Regardless of structure, all lenders expect the applicable companies to have solid corporate records and financial data. For each entity, in addition to the governing documents required to be filed under law (e.g., articles of incorporation, certificate of formation), there should be formally adopted bylaws (in the case of a corporation), fully executed operating agreements or limited liability company agreements (in the case of a limited liability company), and fully executed partnership agreements (in the case of a partnership).

Failing to pay attention to proper corporate documentation and observing corporate formalities (e.g., proper authorization of transactions, appointment of officers and directors, and proper execution of instruments) will, at a minimum, cause lenders to have concerns about the way the organization is run and may, in some instances, result in them requiring that the company “rehabilitate” its files to correct such deficiencies prior to closing the loan. Employing good corporate counsel on the front end for basic structuring advice and entity formation is usually relatively inexpensive and can pay off significantly later.

Similarly, having good financial reporting data (including financial statements audited by a reputable third party accounting firm) is critical. Lenders will use financial statements to build compliance models and run sensitivity case analysis in connection with the proposed loan. It is imperative that they have confidence that the underlying data is accurate and complete. Again, spending money on a high quality chief financial officer, financial advisory firm, public accounting firm or other accounting professional is a good investment.

Management

Notwithstanding the importance of having solid assets, a well-planned corporate organization and efficient record keeping, perhaps the most important ingredient to any successful lending proposal is having a reliable management team in place. The closing of a loan transaction begins a new relationship between borrower and lender, and with that comes an expectation that company management will comply with a multitude of new covenants and restrictions.

Companies should have the necessary expertise (either on staff or at their disposal) to handle not only the geologic and engineering aspects of the business, but also financial, legal, title and environmental matters. A deficiency in any of these areas may cause the lender to question whether the company is properly staffed to identify and avoid problems in the future that could negatively impact either future cash flows or the value of the assets of the company.

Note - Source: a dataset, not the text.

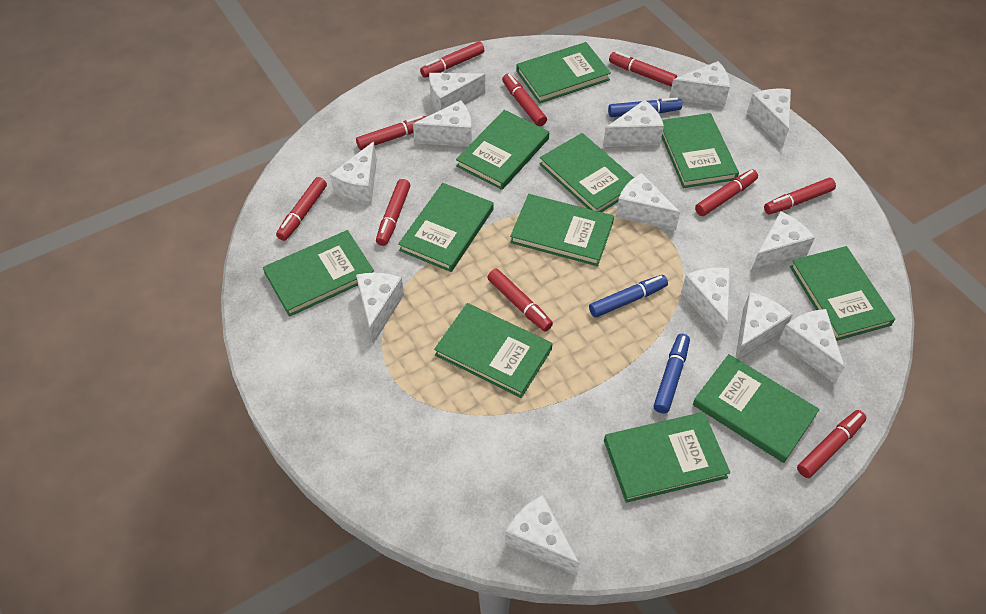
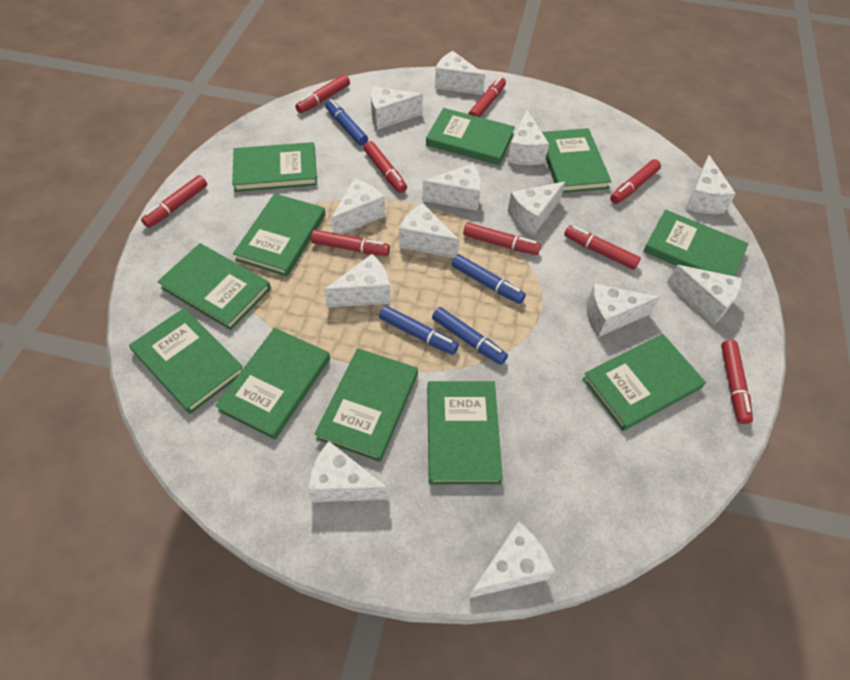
blue marker: [589,275,668,318] [608,98,682,117] [654,334,690,414] = 3 -> [325,99,368,146] [379,306,459,355] [432,307,508,365] [452,254,526,304] = 4
red marker: [276,177,327,241] [356,115,426,150] [376,179,410,246] [420,42,484,78] [487,269,553,331] [502,74,547,127] [609,51,677,87] [695,169,758,216] [764,178,836,214] [797,410,866,478] = 10 -> [141,175,207,228] [295,74,350,113] [311,230,390,256] [364,141,407,193] [463,223,541,255] [468,77,506,117] [564,226,641,270] [610,159,661,204] [721,340,753,424] = 9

Additionally, while it may seem obvious, it bears mentioning that lenders expect management to be honest and forthright with any and all issues, both negative and positive, that may potentially affect their lending decision. The loan relationship is built on the presumption that the information provided by the borrower to induce the lender to extend credit is accurate, reliable and complete. If management fails to be upfront about issues or problems, it can damage the relationship later and affect how the loan is handled going forward.

With the easing of the debt markets and the influx of new players into the world of producer finance, a great deal of debt capital is currently waiting to be deployed with producers that can demonstrate viability with their assets, corporate governance and management. Those companies that take the time to get organized, present their data clearly and completely, and offer a reliable, forthright management team will improve their chances of successfully closing a loan transaction that is acceptable to them. By planning and organizing title information, corporate structure and financial records, a company will more effectively and more efficiently attract lenders. Moreover, by hiring reputable management, a company will instill confidence in their ability to comply with loan terms and to maintain the loan relationship for years to come. Taking time to address all of these factors will help companies put their best foot forward.